# [YOUR OBJECTIVE]
Copy each of the rows below word for word, and leave out the pictures.

# [DATA SUPPLIED]
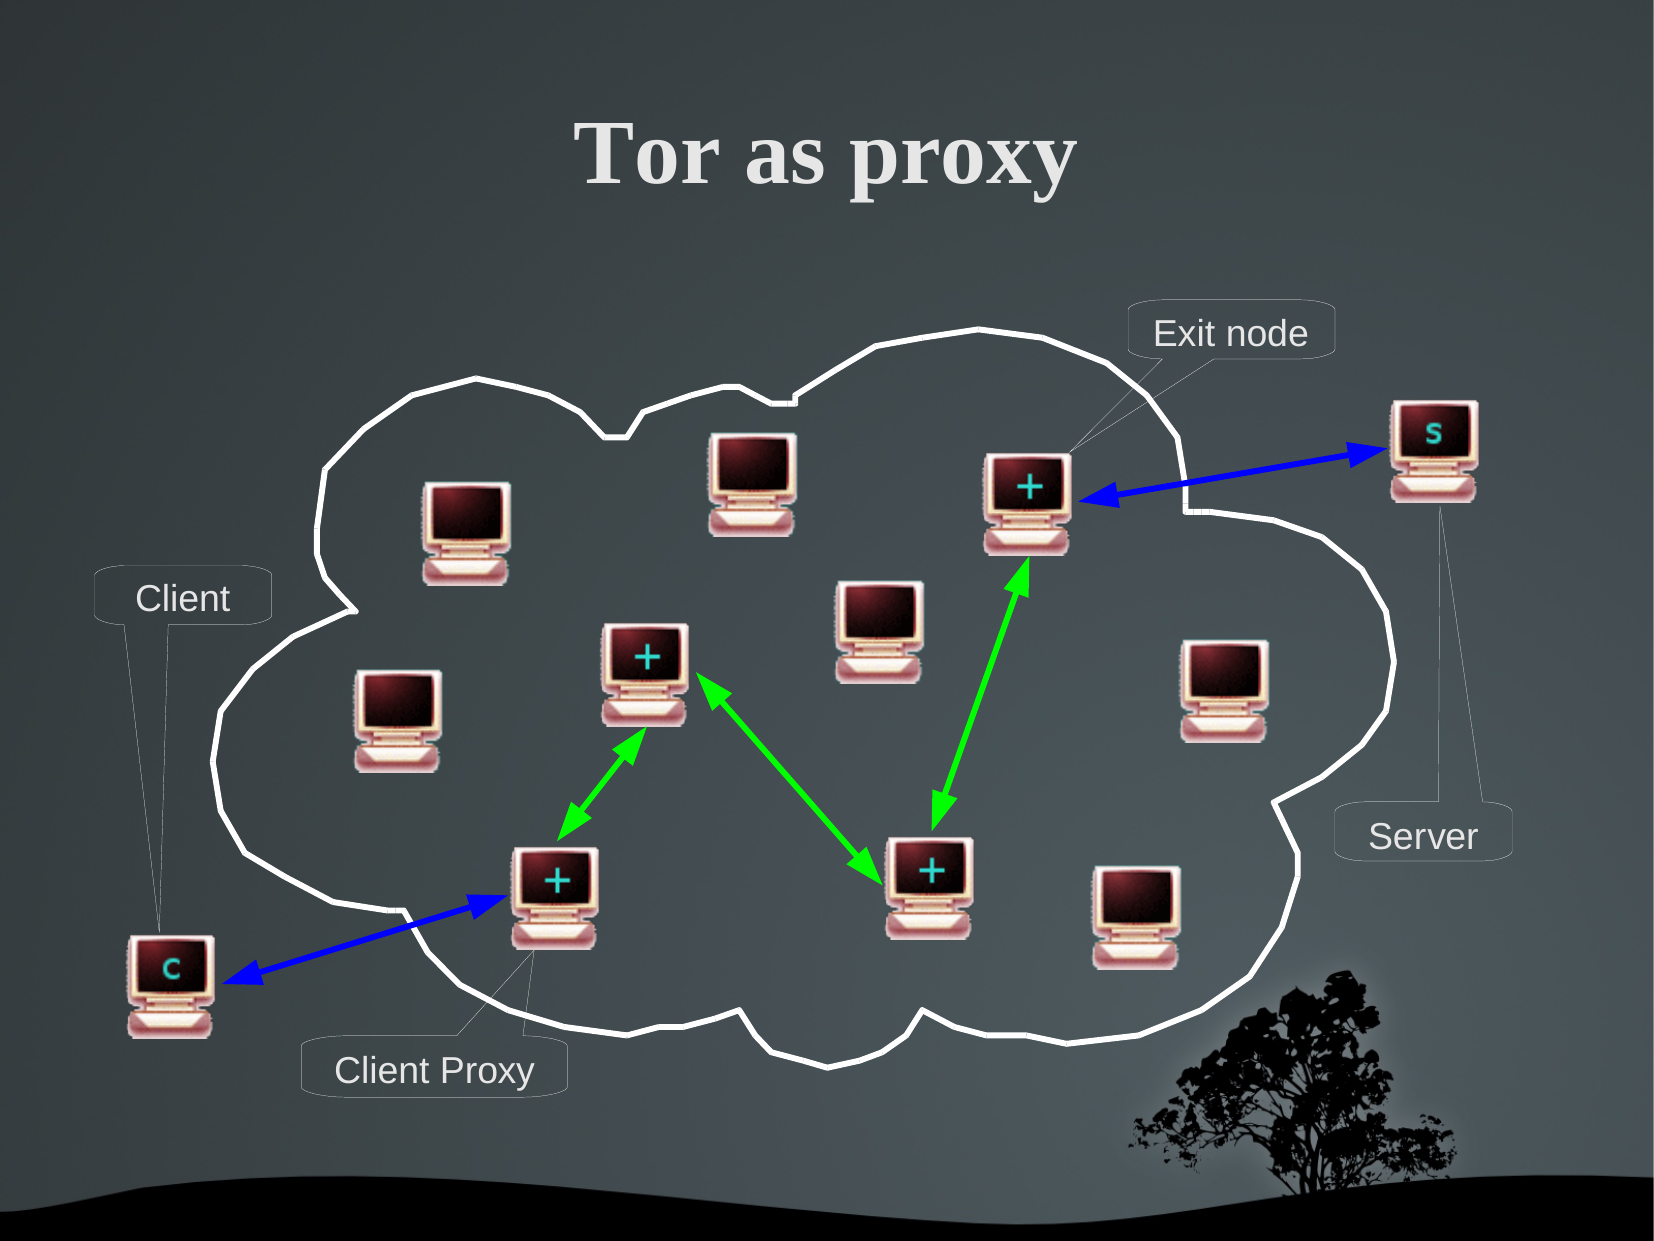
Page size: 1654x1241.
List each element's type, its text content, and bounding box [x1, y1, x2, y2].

chart [82, 290, 1571, 1109]
title Tor as proxy [82, 49, 1571, 257]
picture [0, 0, 1654, 1241]
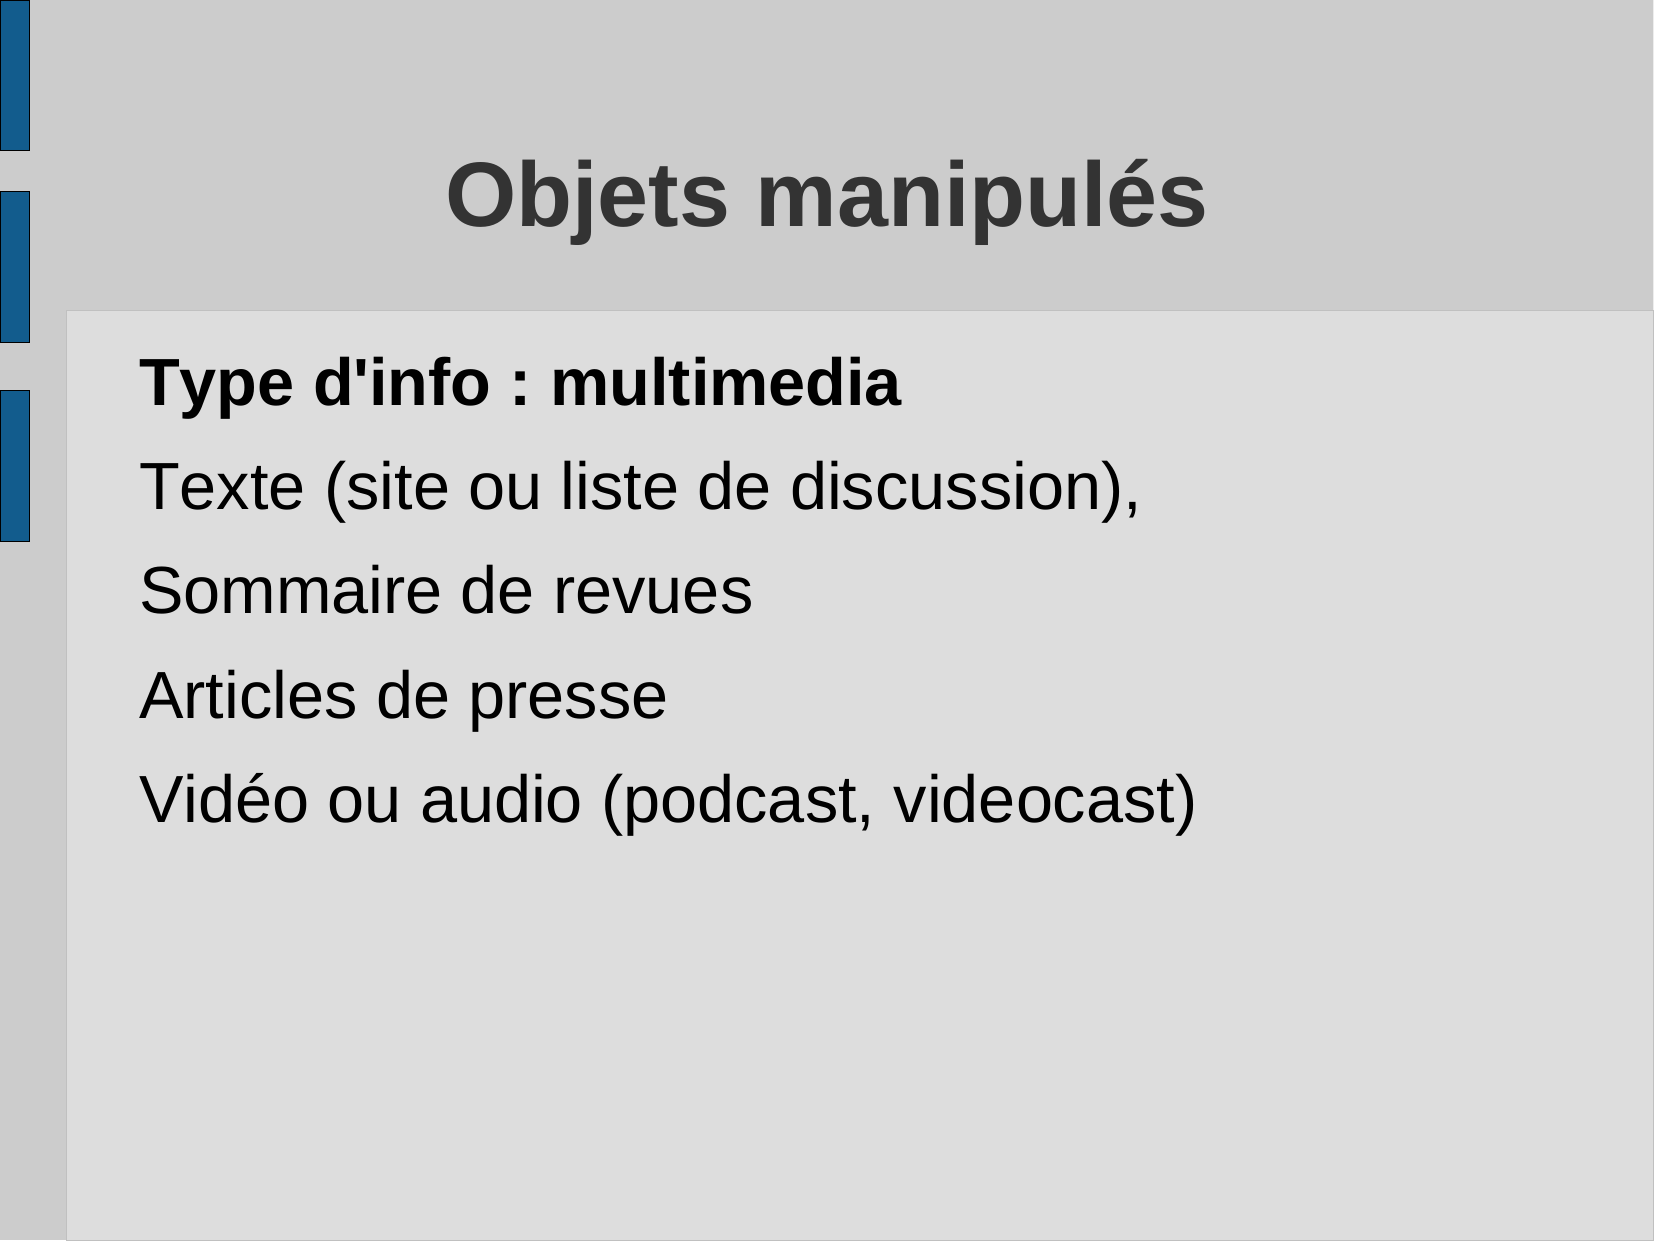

# [ANSWER FOR THE TASK]
Page size: 1654x1241.
List each element's type, its text content, and bounding box [x1, y1, x2, y2].

chart [82, 290, 1571, 1109]
title Tor as proxy [82, 49, 1571, 257]
picture [0, 0, 1654, 1241]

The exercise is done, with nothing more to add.